Exercise inputs:
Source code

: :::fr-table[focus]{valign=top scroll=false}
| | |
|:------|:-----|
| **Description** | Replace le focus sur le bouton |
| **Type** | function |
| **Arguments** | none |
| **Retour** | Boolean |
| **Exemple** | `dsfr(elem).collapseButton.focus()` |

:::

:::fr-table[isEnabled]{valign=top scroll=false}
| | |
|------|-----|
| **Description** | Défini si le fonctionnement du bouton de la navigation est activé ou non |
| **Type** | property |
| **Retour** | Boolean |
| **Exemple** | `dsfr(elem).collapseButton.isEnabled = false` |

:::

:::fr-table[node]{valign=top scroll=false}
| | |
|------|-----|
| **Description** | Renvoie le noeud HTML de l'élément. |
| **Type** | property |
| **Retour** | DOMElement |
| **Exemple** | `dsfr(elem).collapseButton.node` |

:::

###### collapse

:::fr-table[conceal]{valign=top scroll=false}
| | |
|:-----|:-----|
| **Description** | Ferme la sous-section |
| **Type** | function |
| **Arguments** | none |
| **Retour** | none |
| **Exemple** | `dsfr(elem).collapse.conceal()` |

Work request:
Make an exact copy of all the entries above.

Task output:
Source code

: :::fr-table[focus]{valign=top scroll=false}
| | |
|:------|:-----|
| **Description** | Replace le focus sur le bouton |
| **Type** | function |
| **Arguments** | none |
| **Retour** | Boolean |
| **Exemple** | `dsfr(elem).collapseButton.focus()` |

:::

:::fr-table[isEnabled]{valign=top scroll=false}
| | |
|------|-----|
| **Description** | Défini si le fonctionnement du bouton de la navigation est activé ou non |
| **Type** | property |
| **Retour** | Boolean |
| **Exemple** | `dsfr(elem).collapseButton.isEnabled = false` |

:::

:::fr-table[node]{valign=top scroll=false}
| | |
|------|-----|
| **Description** | Renvoie le noeud HTML de l'élément. |
| **Type** | property |
| **Retour** | DOMElement |
| **Exemple** | `dsfr(elem).collapseButton.node` |

:::

###### collapse

:::fr-table[conceal]{valign=top scroll=false}
| | |
|:-----|:-----|
| **Description** | Ferme la sous-section |
| **Type** | function |
| **Arguments** | none |
| **Retour** | none |
| **Exemple** | `dsfr(elem).collapse.conceal()` |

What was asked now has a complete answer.